[TEXT UNDER STUDY]

Sunday, May 22, 2005

Admittance To My Bastard Child

I...I have a confession to make. In making this confession, I only hope that I am not letting any of my friends, nor my comrade JohnK down when I say this.

*sigh* This is so hard to say.

While visiting some scientist friends of mine, I played around with a time machine and was sent back to 1964, to the set of My Fair Lady. It was there, and then, when I met the true love of my life. He was an older man, yes, but he was so dashing and humorous. I can say right now, and at any other time of my life, that I will never love another man like I loved Sir Rex Harrison.

It was a whirlwind romance that was very sadly short lived, seeing as that I had to return to my own time. But before I did, we shared one last glorious embrace. It was a night filled with laughter, love, and of course dancing. In fear of sounding like I'm making a lame pun, I wont say what I felt I could have done with him all night. Then again...there were other things that we did do...all night.

Well, when I returned, I found out that Rex had left me with more than just a few good memories.

Yes, I was pregnant with Rex Harrison's child thirteen years after his death by pancreatic cancer. I had more to worry about than what I was going to tell his wife Mercia and my parents. Then again, Rexie was always known for going around with other women. But I know that he really loved me the most. But how would he be able to explain falling in love with a teenage girl from the future?

Well, I took the time machine back to tell Rex. We hugged and cried, knowing that it would never work out. So, asking my scientist friends for a hand, I stayed in the past with Rex for the time of my pregnacy. (an android was taking my place for the time I was gone) When the baby was born, we named gave him a name, and Rex said his good-byes.

The baby and I returned to the future, and I yet again went to my scientist friends. They offered a solution, but it involved me never being able to hold my baby again, or have him remember me. I loved my baby so much, that I gave him up for a process called cartoonification. He was...turned into a cartoon, and now lives with a loving, caring family. I can see him whenever I want, and so can you.

My beloved Steward now lived with the Griffins in Quaghog, Rhode Island. You can tell he takes after me and his father, especially dear Rex. I will always love him, no matter what. And I know that deep inside he loves and misses me too. I mean, that's why he's so angry at women. Because he feels empty inside, and no woman can fill that but his mother. Well, maybe, someday, I'll call him back to me. Someday...


Blogger Katsvenland said...

Hehe cute. You should know that you have another fan of your blog. Keep it up!

[/TEXT UNDER STUDY]
[DATA]

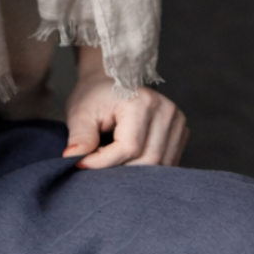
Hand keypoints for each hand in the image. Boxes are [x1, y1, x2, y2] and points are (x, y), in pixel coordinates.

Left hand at [63, 46, 187, 168]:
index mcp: (141, 101)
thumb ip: (80, 137)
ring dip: (133, 170)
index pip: (128, 148)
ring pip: (159, 165)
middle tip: (97, 160)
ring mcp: (177, 121)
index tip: (83, 162)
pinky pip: (166, 162)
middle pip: (147, 160)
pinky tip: (128, 157)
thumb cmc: (94, 96)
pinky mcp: (180, 131)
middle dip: (119, 168)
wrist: (108, 83)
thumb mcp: (80, 113)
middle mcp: (165, 110)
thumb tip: (74, 158)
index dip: (103, 161)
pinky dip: (146, 167)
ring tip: (112, 156)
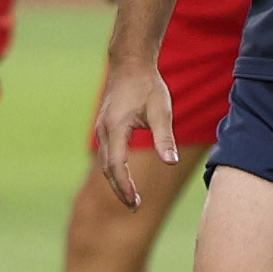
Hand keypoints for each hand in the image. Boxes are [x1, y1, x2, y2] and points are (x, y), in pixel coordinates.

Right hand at [91, 61, 177, 209]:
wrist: (129, 63)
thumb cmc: (148, 86)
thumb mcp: (162, 111)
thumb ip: (165, 138)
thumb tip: (171, 164)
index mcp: (116, 128)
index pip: (117, 166)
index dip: (125, 187)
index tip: (136, 203)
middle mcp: (104, 131)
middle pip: (108, 169)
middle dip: (120, 190)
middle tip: (135, 207)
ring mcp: (101, 129)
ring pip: (106, 163)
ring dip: (117, 182)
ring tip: (132, 198)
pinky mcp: (104, 128)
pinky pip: (107, 155)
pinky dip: (114, 170)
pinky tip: (126, 178)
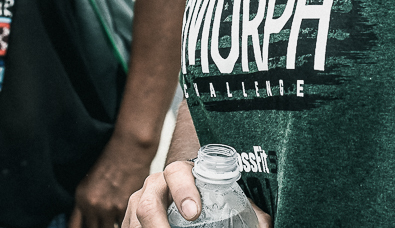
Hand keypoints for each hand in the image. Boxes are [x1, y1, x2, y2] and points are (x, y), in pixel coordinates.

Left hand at [71, 134, 154, 227]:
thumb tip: (88, 220)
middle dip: (97, 227)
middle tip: (102, 222)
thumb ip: (86, 204)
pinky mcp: (126, 208)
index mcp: (81, 199)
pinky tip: (129, 215)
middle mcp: (92, 205)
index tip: (86, 226)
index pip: (74, 227)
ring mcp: (109, 208)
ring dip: (111, 226)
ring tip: (114, 217)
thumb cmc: (112, 160)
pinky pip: (124, 224)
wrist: (130, 148)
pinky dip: (125, 221)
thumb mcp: (90, 181)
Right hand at [122, 159, 271, 227]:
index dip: (183, 191)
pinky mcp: (128, 223)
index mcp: (179, 174)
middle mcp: (153, 186)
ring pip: (133, 222)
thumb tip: (266, 224)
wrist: (183, 201)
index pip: (177, 173)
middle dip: (157, 226)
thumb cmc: (206, 199)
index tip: (194, 214)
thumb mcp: (226, 201)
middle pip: (147, 204)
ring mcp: (136, 205)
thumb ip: (248, 211)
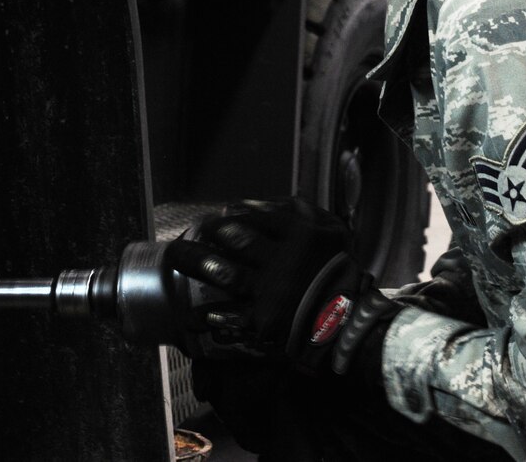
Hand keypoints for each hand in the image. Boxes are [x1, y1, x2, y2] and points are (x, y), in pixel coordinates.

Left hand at [165, 198, 350, 359]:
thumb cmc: (334, 271)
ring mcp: (272, 291)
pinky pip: (230, 314)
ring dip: (196, 263)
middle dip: (208, 232)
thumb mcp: (328, 230)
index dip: (229, 213)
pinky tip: (191, 312)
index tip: (215, 215)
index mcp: (299, 235)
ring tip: (177, 257)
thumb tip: (253, 204)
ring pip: (225, 272)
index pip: (254, 215)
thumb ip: (295, 211)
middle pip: (235, 239)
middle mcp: (283, 261)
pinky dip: (208, 314)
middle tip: (192, 231)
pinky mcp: (265, 320)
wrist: (348, 321)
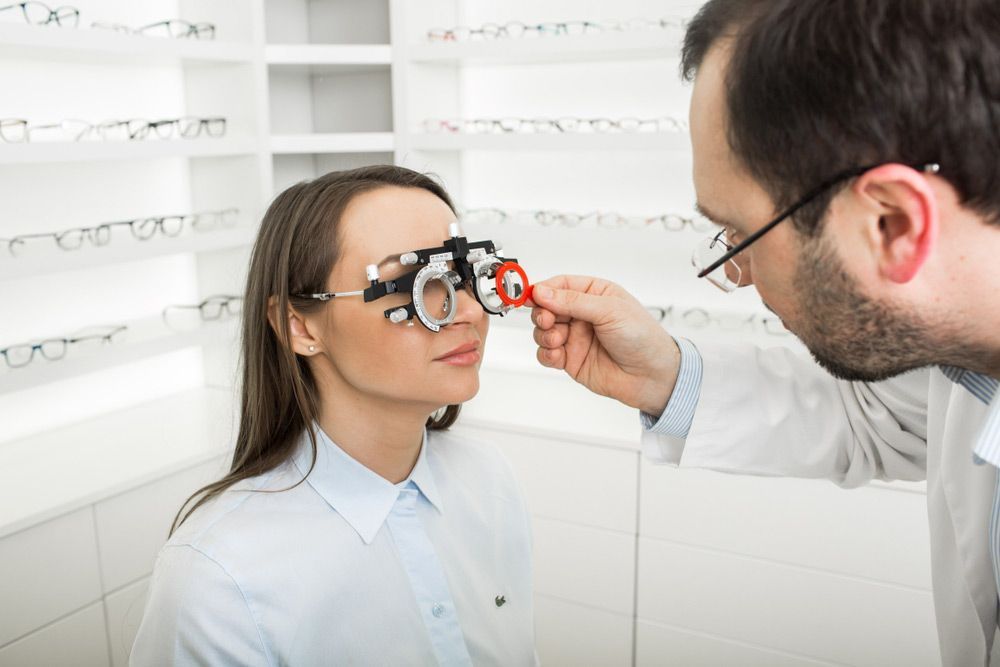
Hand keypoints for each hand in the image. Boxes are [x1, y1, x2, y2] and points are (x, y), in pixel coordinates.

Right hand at [529, 275, 680, 416]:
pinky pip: (547, 354)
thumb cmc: (642, 337)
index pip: (559, 285)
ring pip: (543, 331)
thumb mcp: (609, 310)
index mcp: (594, 294)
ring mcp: (575, 337)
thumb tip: (542, 291)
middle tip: (547, 320)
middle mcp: (582, 314)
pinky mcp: (571, 359)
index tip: (530, 295)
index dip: (542, 290)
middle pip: (546, 308)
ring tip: (558, 340)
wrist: (652, 376)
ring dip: (544, 334)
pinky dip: (546, 354)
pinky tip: (557, 355)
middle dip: (541, 314)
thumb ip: (572, 302)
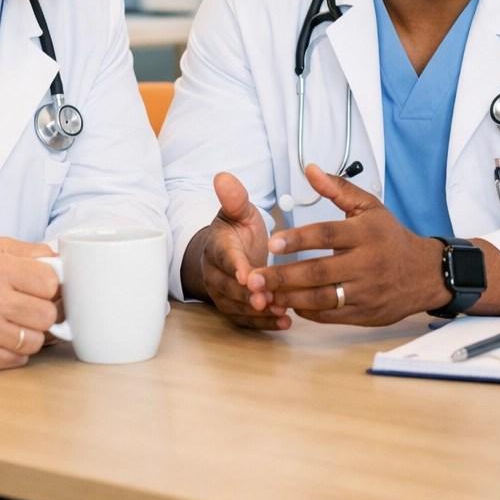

[/DATA]

* [YOUR INSTRUCTIONS]: List each distinct form of name that the blog post about the time-machine romance uses for Rex Harrison.

* [RESPONSE AREA]:
Sir Rex Harrison
Rex
Rex Harrison
Rexie